[Dataset entries]
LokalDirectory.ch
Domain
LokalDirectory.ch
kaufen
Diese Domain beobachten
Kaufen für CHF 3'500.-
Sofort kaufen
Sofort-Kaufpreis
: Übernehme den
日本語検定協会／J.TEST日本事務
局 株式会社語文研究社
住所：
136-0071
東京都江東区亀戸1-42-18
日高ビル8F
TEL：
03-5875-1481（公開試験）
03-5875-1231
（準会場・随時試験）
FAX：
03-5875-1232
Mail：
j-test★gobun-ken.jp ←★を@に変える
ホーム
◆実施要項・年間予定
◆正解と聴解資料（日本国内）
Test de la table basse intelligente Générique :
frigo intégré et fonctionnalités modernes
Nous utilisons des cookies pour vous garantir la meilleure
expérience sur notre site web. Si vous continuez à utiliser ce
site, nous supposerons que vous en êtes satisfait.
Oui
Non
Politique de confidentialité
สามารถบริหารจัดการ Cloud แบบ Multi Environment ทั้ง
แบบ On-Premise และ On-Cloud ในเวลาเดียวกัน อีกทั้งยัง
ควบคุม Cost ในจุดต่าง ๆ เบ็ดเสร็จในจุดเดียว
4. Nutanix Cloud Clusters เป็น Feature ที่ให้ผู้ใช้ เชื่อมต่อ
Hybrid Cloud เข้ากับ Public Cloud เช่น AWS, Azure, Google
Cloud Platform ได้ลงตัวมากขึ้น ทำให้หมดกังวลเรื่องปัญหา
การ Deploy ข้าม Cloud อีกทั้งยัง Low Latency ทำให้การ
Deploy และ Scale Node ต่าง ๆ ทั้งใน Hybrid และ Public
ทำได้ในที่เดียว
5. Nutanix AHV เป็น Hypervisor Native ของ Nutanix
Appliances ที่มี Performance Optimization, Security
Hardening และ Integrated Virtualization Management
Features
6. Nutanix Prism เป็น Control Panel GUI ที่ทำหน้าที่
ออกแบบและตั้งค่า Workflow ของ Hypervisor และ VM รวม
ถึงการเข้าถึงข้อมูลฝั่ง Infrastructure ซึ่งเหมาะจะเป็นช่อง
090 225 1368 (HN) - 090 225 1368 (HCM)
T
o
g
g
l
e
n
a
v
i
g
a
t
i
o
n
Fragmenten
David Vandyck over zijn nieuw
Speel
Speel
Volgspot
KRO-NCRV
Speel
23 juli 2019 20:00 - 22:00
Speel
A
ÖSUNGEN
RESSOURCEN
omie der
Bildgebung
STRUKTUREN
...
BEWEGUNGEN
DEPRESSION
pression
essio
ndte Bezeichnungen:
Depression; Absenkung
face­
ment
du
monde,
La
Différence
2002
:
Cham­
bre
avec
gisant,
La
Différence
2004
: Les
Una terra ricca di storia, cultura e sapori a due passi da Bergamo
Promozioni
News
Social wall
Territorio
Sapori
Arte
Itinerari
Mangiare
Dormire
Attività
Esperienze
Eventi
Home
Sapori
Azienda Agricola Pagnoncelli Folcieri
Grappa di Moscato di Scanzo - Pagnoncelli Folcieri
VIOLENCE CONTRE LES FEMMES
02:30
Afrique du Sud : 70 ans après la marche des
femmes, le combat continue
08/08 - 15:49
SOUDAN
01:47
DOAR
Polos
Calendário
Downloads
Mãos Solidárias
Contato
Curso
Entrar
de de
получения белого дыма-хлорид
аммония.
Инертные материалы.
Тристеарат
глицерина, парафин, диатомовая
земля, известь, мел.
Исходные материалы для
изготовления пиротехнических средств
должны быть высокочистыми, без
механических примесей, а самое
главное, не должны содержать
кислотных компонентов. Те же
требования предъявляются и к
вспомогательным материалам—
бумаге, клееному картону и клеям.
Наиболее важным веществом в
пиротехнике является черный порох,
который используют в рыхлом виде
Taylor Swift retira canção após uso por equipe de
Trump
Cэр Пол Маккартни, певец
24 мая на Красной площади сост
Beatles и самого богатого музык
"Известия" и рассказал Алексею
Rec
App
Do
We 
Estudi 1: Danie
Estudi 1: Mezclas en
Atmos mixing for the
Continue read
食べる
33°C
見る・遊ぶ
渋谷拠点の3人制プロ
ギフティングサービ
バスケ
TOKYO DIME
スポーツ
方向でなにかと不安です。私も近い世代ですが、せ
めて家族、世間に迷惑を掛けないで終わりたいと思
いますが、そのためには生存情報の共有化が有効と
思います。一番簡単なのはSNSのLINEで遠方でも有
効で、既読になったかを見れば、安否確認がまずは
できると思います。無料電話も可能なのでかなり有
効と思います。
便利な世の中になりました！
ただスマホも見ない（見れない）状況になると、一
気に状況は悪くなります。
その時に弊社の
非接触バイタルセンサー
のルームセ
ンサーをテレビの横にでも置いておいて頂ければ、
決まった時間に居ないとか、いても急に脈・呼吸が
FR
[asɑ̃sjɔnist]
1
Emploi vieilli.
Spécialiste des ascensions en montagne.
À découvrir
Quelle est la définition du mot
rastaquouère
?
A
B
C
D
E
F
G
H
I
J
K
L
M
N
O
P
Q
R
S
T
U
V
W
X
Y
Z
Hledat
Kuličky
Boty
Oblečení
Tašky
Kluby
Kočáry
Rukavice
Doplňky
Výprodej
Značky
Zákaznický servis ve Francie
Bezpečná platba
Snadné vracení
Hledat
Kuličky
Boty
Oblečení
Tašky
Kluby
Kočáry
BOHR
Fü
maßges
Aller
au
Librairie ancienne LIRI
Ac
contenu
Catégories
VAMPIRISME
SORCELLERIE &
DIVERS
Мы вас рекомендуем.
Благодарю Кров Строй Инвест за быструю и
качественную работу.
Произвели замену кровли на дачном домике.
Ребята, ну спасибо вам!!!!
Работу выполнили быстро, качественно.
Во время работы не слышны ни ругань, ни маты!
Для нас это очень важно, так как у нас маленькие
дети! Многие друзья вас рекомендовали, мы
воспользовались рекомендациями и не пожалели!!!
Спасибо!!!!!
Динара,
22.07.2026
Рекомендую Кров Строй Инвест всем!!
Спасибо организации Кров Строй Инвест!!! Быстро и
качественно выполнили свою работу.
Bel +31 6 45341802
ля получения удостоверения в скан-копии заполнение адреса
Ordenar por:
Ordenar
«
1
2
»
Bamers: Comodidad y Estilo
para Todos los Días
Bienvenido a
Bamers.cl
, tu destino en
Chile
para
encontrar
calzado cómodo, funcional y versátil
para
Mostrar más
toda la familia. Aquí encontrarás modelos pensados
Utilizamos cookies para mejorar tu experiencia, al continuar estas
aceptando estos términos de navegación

**To-do item**
Please copy only these lines, exactly: the first line of the records through the line containing "แบบ On-Premise และ", ends included.

**Solution to the exercise**
LokalDirectory.ch
Domain
LokalDirectory.ch
kaufen
Diese Domain beobachten
Kaufen für CHF 3'500.-
Sofort kaufen
Sofort-Kaufpreis
: Übernehme den
日本語検定協会／J.TEST日本事務
局 株式会社語文研究社
住所：
136-0071
東京都江東区亀戸1-42-18
日高ビル8F
TEL：
03-5875-1481（公開試験）
03-5875-1231
（準会場・随時試験）
FAX：
03-5875-1232
Mail：
j-test★gobun-ken.jp ←★を@に変える
ホーム
◆実施要項・年間予定
◆正解と聴解資料（日本国内）
Test de la table basse intelligente Générique :
frigo intégré et fonctionnalités modernes
Nous utilisons des cookies pour vous garantir la meilleure
expérience sur notre site web. Si vous continuez à utiliser ce
site, nous supposerons que vous en êtes satisfait.
Oui
Non
Politique de confidentialité
สามารถบริหารจัดการ Cloud แบบ Multi Environment ทั้ง
แบบ On-Premise และ On-Cloud ในเวลาเดียวกัน อีกทั้งยัง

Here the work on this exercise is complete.